> _SOURCE DATA_:
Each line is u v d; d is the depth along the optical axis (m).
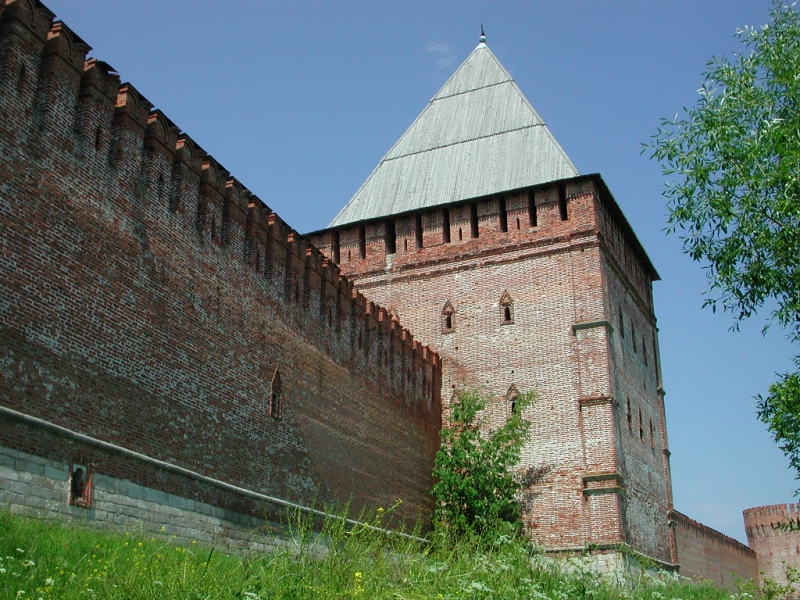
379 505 31.47
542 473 35.44
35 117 18.19
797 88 20.64
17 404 16.61
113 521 18.52
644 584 27.45
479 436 35.75
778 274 20.83
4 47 17.75
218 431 22.92
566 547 34.03
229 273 24.58
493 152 42.38
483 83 46.50
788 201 19.69
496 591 14.66
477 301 39.03
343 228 42.59
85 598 12.09
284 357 26.84
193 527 21.12
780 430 20.61
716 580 61.34
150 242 21.28
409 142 45.50
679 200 21.41
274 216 27.38
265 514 21.69
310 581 13.62
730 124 21.05
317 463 27.80
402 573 14.98
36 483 16.67
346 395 30.47
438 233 40.75
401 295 40.53
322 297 29.97
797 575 30.45
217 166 24.61
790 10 21.44
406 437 34.59
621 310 40.03
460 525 32.00
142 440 19.94
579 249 37.78
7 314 16.69
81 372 18.39
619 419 36.50
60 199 18.50
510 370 37.50
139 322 20.45
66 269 18.38
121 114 20.89
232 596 12.54
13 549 13.55
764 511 87.69
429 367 37.72
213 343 23.28
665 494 43.12
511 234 39.28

> _AIM OF THE EXERCISE_:
Could you restate the material word for word, omitting the pictures?

> _OUTPUT FOR THIS TASK_:
Each line is u v d; d is the depth along the optical axis (m).
379 505 31.47
542 473 35.44
35 117 18.19
797 88 20.64
17 404 16.61
113 521 18.52
644 584 27.45
479 436 35.75
778 274 20.83
4 47 17.75
218 431 22.92
566 547 34.03
229 273 24.58
493 152 42.38
483 83 46.50
788 201 19.69
496 591 14.66
477 301 39.03
343 228 42.59
85 598 12.09
284 357 26.84
193 527 21.12
780 430 20.61
716 580 61.34
150 242 21.28
409 142 45.50
679 200 21.41
274 216 27.38
265 514 21.69
310 581 13.62
730 124 21.05
317 463 27.80
402 573 14.98
36 483 16.67
346 395 30.47
438 233 40.75
401 295 40.53
322 297 29.97
797 575 30.45
217 166 24.61
790 10 21.44
406 437 34.59
621 310 40.03
460 525 32.00
142 440 19.94
579 249 37.78
7 314 16.69
81 372 18.39
619 419 36.50
60 199 18.50
510 370 37.50
139 322 20.45
66 269 18.38
121 114 20.89
232 596 12.54
13 549 13.55
764 511 87.69
429 367 37.72
213 343 23.28
665 494 43.12
511 234 39.28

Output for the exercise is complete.